As New Orleans struggles to find itself, and as Americans everywhere try to help, we must remember its Janus-faced nature. It is an amazing historical and cultural phenomenon, a proud relic of America in so many ways. It is also a shameful manifestation of deeply-entrenched racism, inequality and neglect.

This fact was most evident in the city's public school system, an abyss of unspeakable dysfunction. To illustrate, after tracking down a former student in the days following Katrina, I asked him what had happened to our high school, the largest in the city.

"Ms. Peri," he said in a matter-of-fact voice, "the building was slammed, but I think it might be an improvement. The cafeteria kinda looks better."

He was kidding, but his resentment towards a school system that graduated him with minimal reading skills and elusive job prospects was certainly serious.
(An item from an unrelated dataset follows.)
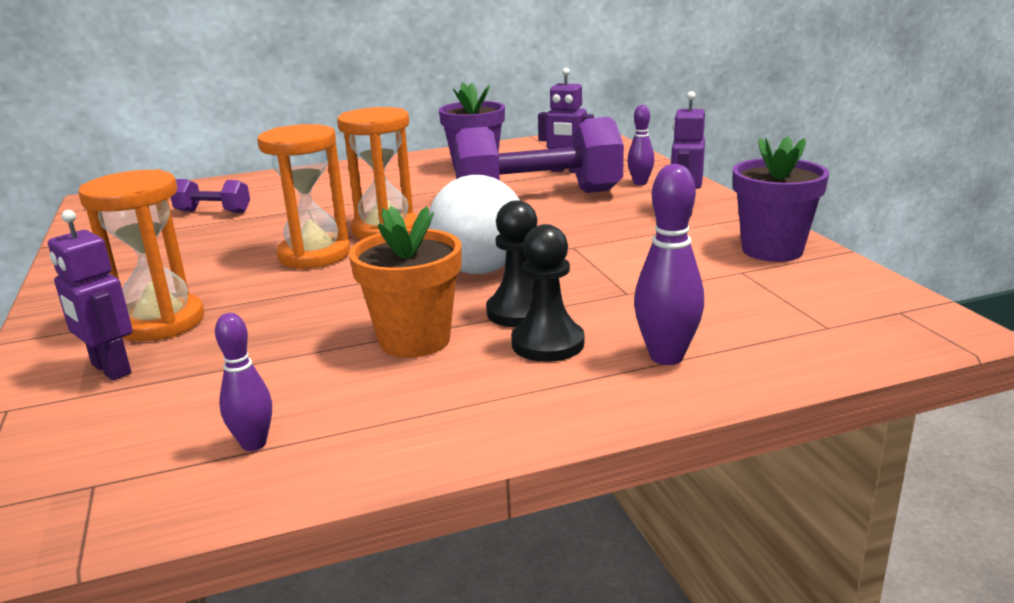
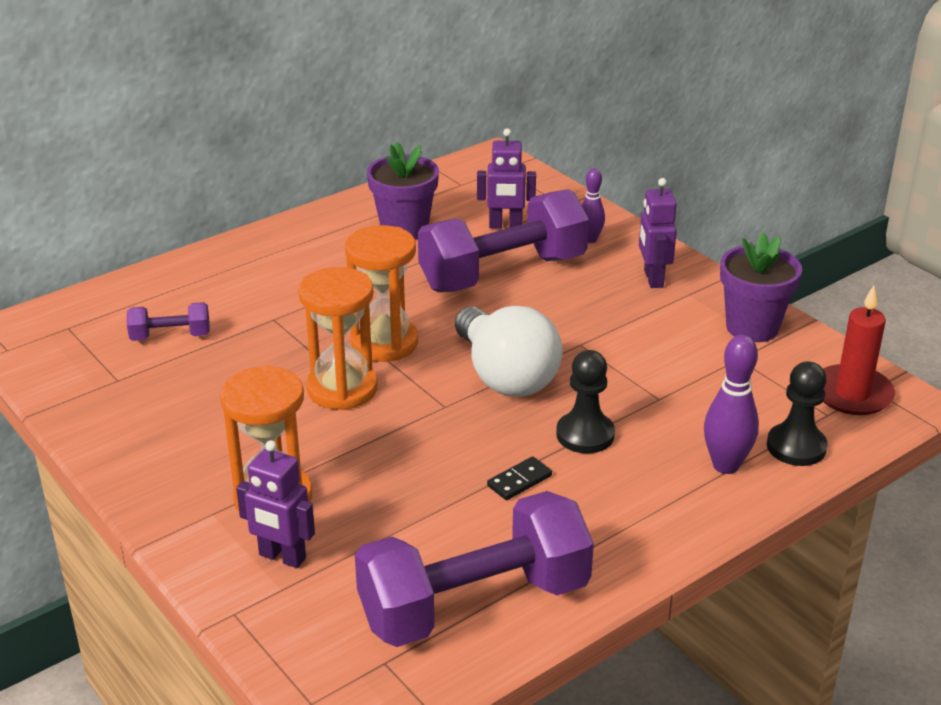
camera: 20 degrees left, 10 degrees up
(254, 444) = (474, 604): purple bowling pin -> purple dumbbell
(414, 340) = (519, 481): orange flower pot -> black domino
(547, 343) = (629, 467): black pawn -> black pawn (796, 447)
(869, 312) = (852, 394): none -> red candle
The New York Times recently covered the systematic marginalization of black men in this country and how their plight seems to be worsening. The New Orleans Public School system embodied this trend.

Thus, when Mayor Ray Nagin released the Bring New Orleans Back Commission's report on how rebuilding should unfold, I was hopeful. The report flagged "unlivable" areas, directing the government to purchase houses in those neighborhoods and preclude further building. This policy has evoked vehement criticism from all corners, particularly from communities that wish to rebuild in the low-lying areas they had previously occupied. Despite the pain of losing houses, the pain of suffering another catastrophe that our government is clearly unequipped and unwilling to handle seems even more unbearable.